Schwarber, on the other hand, offers even less in trade value entering his contract year. That said, the DH remains an unknown in the Senior Circuit for 2021, and until that clarity is gained, the Cubs are better positioned to hold onto him until his value (on their roster or in trade equity) becomes clearer.
At any rate we will know much more about the values of either player soon. Cutting them only to save money would be a gross miscalculation.

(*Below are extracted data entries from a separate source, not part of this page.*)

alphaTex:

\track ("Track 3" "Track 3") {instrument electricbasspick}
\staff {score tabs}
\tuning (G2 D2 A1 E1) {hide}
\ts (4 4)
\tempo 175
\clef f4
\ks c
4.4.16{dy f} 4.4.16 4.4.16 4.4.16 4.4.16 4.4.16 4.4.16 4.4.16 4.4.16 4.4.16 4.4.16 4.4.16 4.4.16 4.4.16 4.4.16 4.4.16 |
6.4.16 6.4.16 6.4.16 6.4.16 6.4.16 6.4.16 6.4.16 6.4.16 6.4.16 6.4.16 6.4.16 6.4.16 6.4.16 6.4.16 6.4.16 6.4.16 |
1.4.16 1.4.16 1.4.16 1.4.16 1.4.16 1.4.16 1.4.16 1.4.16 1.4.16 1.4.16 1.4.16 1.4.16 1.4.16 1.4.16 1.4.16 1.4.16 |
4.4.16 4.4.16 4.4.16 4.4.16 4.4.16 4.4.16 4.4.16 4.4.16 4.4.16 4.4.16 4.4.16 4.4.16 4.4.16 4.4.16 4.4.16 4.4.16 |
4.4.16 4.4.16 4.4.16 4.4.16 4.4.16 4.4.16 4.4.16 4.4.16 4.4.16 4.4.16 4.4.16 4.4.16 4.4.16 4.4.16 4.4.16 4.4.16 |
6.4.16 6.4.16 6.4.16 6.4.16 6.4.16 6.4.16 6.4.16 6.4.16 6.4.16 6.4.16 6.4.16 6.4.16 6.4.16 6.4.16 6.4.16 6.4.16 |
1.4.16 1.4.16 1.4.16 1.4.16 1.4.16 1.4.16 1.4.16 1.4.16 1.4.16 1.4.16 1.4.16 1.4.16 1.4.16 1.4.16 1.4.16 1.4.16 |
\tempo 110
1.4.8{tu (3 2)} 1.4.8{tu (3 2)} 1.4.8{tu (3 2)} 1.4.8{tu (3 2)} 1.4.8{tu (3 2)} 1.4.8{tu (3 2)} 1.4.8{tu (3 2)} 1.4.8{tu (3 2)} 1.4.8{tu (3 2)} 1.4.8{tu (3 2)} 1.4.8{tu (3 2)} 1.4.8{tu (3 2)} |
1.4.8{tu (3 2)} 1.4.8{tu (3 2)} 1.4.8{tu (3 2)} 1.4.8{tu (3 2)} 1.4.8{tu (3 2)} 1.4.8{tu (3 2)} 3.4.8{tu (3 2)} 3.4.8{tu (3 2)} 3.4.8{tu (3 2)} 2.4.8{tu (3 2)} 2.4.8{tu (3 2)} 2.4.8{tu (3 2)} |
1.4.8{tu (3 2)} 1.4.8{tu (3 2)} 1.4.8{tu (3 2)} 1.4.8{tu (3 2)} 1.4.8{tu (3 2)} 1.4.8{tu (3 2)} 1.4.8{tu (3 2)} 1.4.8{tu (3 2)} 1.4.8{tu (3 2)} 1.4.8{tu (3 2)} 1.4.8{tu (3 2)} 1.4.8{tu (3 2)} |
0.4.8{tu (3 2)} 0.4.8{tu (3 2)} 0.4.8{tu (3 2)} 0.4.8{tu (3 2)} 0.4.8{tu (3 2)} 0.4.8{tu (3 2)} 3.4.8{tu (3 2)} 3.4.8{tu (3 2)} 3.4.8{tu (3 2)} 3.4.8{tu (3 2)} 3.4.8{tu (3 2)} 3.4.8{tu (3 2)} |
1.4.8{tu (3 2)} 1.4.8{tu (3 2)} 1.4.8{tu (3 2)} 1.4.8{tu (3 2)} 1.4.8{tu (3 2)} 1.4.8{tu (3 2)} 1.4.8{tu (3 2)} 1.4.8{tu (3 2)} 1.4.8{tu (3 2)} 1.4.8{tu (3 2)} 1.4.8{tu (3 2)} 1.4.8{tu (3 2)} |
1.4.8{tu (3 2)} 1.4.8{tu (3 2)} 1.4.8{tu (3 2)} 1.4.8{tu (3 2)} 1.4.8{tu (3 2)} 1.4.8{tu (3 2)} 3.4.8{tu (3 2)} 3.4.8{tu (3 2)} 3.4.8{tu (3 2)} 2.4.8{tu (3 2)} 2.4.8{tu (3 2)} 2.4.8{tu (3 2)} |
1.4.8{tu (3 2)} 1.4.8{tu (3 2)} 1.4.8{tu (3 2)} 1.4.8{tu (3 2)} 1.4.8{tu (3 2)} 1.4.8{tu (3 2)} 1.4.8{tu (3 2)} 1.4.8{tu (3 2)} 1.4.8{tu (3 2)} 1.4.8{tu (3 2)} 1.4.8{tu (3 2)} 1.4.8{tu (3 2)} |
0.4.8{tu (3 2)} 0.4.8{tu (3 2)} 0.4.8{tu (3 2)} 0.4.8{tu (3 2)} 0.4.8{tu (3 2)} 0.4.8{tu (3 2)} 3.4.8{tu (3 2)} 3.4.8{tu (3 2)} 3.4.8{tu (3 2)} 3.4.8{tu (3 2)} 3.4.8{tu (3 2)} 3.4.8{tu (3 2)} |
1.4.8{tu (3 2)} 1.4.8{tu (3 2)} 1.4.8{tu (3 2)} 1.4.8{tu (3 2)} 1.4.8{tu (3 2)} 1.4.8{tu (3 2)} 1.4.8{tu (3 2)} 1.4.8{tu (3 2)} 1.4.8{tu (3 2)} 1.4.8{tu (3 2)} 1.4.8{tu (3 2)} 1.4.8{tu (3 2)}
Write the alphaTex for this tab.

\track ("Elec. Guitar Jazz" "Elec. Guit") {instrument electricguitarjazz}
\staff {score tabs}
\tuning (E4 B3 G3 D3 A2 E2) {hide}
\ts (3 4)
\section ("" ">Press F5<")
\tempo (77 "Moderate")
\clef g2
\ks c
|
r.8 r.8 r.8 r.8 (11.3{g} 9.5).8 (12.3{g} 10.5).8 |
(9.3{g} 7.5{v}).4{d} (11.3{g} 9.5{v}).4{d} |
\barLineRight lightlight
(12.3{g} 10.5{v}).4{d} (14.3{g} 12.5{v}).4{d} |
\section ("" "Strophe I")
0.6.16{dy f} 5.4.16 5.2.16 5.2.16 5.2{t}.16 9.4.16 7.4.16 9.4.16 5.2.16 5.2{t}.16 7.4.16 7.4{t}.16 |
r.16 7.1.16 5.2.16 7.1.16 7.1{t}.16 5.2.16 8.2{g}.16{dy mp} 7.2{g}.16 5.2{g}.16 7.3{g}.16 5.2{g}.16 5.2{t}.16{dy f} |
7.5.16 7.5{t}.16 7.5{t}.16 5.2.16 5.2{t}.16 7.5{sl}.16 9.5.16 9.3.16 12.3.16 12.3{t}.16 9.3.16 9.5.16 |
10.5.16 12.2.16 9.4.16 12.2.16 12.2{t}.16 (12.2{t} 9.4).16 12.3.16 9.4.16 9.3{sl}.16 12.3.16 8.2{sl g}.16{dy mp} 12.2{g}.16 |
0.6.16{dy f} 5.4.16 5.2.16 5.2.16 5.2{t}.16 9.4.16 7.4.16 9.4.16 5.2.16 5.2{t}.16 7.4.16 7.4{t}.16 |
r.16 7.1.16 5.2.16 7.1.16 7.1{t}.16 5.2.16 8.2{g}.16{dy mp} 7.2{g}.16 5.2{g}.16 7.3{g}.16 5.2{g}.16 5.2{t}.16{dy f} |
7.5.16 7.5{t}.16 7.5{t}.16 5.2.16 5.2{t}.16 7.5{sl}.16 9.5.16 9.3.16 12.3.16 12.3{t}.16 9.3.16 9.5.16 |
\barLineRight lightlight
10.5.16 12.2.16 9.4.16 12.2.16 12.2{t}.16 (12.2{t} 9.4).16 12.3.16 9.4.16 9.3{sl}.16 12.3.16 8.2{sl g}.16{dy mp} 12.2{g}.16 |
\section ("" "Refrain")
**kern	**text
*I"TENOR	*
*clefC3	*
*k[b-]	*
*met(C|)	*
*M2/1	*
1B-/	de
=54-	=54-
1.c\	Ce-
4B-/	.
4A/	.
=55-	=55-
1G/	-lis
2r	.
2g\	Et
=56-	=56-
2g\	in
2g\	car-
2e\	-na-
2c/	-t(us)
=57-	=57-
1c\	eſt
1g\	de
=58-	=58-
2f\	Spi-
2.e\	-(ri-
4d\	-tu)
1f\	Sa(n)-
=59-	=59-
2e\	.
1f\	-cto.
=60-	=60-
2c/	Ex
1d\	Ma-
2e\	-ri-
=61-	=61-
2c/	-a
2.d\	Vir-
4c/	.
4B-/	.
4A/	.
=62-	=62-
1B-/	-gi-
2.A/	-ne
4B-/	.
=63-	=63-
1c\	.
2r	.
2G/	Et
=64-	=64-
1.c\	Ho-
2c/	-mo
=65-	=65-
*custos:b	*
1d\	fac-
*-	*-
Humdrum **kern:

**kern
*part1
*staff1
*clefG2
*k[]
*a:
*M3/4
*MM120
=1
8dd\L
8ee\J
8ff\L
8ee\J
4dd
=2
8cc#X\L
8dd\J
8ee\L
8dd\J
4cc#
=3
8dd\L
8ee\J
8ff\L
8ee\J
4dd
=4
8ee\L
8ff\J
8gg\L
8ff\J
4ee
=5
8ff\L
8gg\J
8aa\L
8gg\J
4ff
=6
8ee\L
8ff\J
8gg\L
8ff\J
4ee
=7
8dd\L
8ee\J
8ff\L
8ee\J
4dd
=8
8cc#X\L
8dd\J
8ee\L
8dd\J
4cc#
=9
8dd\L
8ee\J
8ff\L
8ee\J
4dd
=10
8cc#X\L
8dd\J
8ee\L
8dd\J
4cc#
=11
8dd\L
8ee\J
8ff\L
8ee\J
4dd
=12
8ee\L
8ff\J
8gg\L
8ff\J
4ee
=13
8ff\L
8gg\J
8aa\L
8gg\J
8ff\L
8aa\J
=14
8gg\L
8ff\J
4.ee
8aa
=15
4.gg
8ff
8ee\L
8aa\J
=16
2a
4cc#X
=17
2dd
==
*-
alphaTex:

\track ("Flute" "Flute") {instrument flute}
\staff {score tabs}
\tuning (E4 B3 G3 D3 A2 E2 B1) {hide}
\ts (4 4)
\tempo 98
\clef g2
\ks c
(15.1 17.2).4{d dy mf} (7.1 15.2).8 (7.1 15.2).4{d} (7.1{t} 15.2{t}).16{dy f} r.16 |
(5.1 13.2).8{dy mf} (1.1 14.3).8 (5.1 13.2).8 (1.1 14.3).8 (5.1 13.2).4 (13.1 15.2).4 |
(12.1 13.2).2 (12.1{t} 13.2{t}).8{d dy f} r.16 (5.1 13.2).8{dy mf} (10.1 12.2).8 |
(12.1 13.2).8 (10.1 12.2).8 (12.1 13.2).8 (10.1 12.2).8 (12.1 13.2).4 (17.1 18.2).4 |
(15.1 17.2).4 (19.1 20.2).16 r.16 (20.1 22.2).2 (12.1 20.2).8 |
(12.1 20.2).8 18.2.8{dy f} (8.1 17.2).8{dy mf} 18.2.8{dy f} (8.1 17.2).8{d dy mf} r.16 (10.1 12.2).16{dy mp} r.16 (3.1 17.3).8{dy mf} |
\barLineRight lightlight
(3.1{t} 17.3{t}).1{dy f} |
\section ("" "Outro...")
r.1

Expected Non-Tenders Create Roster and Financial Flexibility
The Cubs will certainly non-tender a slew of players, but these are expected transactions. Here’s the list of Arbitration Eligible players for the Cubs in descending order, with projected salaries affixed:
- Kris Bryant – $18.6M
- Javier Baez – $10.0M
- Kyle Schwarber – $7.01M
- Willson Contreras – $5.0M
- Ian Happ – $2.5M
- Jose Martinez – $2.1M
- Albert Almora Jr – $1.575M
- Victor Caratini – $1.2M
- Kyle Ryan – $1.2M
- Ryan Tepera – $1.2M
- Colin Rea – $1.0M
- Dan Winkler – $1.0M
In my initial offseason plan last month I assumed the Cubs would non-tender Winkler, Rea, Almora, and Martinez. This would drop the 40-Man Roster to 33 players, opening up $5.675 million in the process. While that is a rather small number, all things considered, every dollar will be important to the Cubs this offseason.
That increased flexibility would allow the Cubs a buffer should Bryant be traded for two or three players that need to be rostered, or if the Cubs pull the trigger on a player or two in the Rule 5 Draft on December 10.
Regardless of how things shake out post-Winter Meetings, the Cubs have enough roster flexibility to suit whatever path they decide upon this offseason.